Bu arada Cezayir özgürlükler merdiveninde pek de yukarılara tırmanamadı. İfade, toplanma ve örgütlenme özgürlüğü iyice kısıtlanmış durumdaydı. 2016’da bir gazeteci Cumhurbaşkanı Bouteflika’nın sağlık durumunu, diğerleri de yolsuzlukları sorguladığı için gözaltına alındı.
Cezayir’de yolsuzluklar alıp başını gitmiş durumda. 2010’da Sonatrach skandalı patlak verdi. Ülkenin döviz hâsılatının %98’ini sağlayan Cezayir milli petrol şirketi iktidardakilerle bağlantılı insanlara rüşvet ve komisyonculukta iyice ustalaşmış durumda.

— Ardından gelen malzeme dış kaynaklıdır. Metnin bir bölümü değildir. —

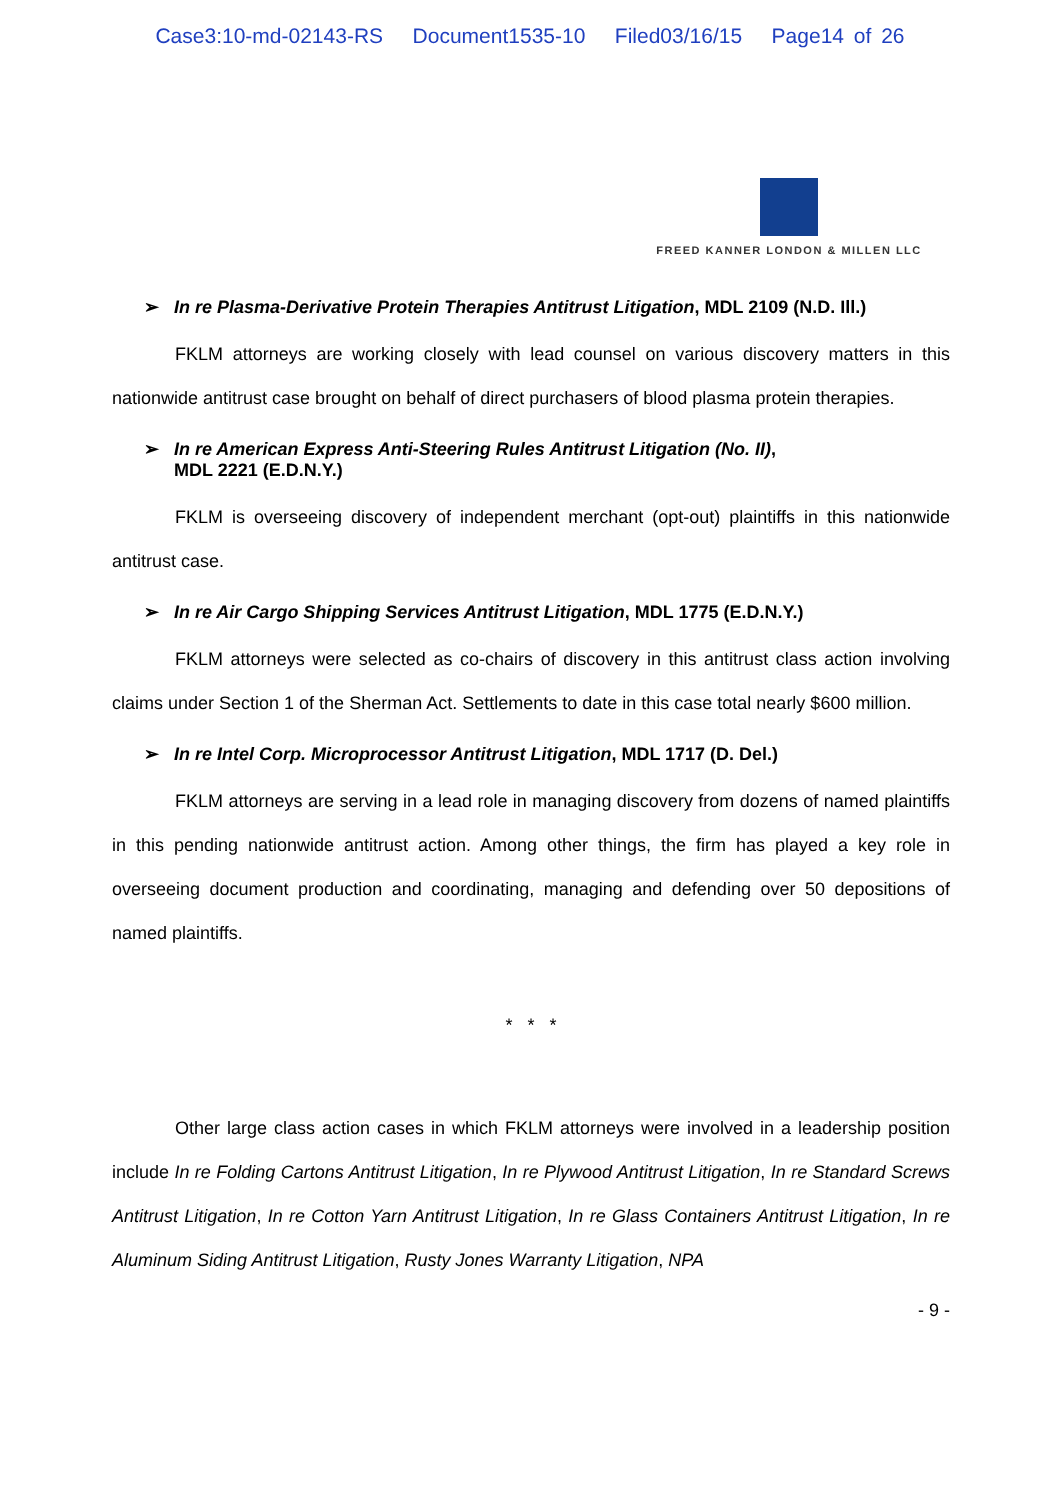Case3:10-md-02143-RS Document1535-10 Filed03/16/15 Page14 of 26
FREED KANNER LONDON & MILLEN LLC
➢ In re Plasma-Derivative Protein Therapies Antitrust Litigation, MDL 2109 (N.D. Ill.)
FKLM attorneys are working closely with lead counsel on various discovery matters in this nationwide antitrust case brought on behalf of direct purchasers of blood plasma protein therapies.
➢ In re American Express Anti-Steering Rules Antitrust Litigation (No. II),
MDL 2221 (E.D.N.Y.)
FKLM is overseeing discovery of independent merchant (opt-out) plaintiffs in this nationwide antitrust case.
➢ In re Air Cargo Shipping Services Antitrust Litigation, MDL 1775 (E.D.N.Y.)
FKLM attorneys were selected as co-chairs of discovery in this antitrust class action involving claims under Section 1 of the Sherman Act. Settlements to date in this case total nearly $600 million.
➢ In re Intel Corp. Microprocessor Antitrust Litigation, MDL 1717 (D. Del.)
FKLM attorneys are serving in a lead role in managing discovery from dozens of named plaintiffs in this pending nationwide antitrust action. Among other things, the firm has played a key role in overseeing document production and coordinating, managing and defending over 50 depositions of named plaintiffs.
* * *
Other large class action cases in which FKLM attorneys were involved in a leadership position include In re Folding Cartons Antitrust Litigation, In re Plywood Antitrust Litigation, In re Standard Screws Antitrust Litigation, In re Cotton Yarn Antitrust Litigation, In re Glass Containers Antitrust Litigation, In re Aluminum Siding Antitrust Litigation, Rusty Jones Warranty Litigation, NPA
- 9 -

Mesela 8,4 milyar dolarlık bir anlaşmayı kotarmak için bir İtalyan firmasının bahsi geçen şirket yetkililerine 207 milyon dolar ödediği iddia ediliyor. Ülkenin doğusuyla batısını birbirine bağlayan ana otoyolun dünyada şimdiye kadar inşa edilmiş en pahalı yol olduğu söyleniyor.
Buna rağmen, komşuları Tunus ve Mısır halk ayaklanmalarıyla yüzleşirken Cezayir son yıllarda görece sessiz sakin durumda.
Asgari düzeyde siyasi reform ve kamu harcamalarında artış, insanları mutlu edip sokaklardan uzak tutmaya yetmiş gibi görünüyor.
Ama soru şu: Acaba bu ne kadar sürecek? Özgürlükler, adil temsiliyet ve eşit paylaşım konusunda 1980’lerin sonlarından bu yana ülkede pek bir şey değişmiş değil.
Yine 1980’lerdeki gibi petrol fiyatları çakılmış durumda ve Cezayir giderek büyüyen bir ekonomik krizle yüzleşiyor.
2015’te ihracat neredeyse yarı yarıya düşüp yerel para birimi değer kaybederken bütçe açığı neredeyse ikiye katlandı ve genç işsizliği artarak %30’a yaklaştı.
Eğer ki hükümet fakirlerin ayakta durmasını sağlayan sübvansiyonların bazılarını kesmek zorunda kalırsa 11 Ocak 1992 manzarası bir anda yeniden ortaya çıkabilir.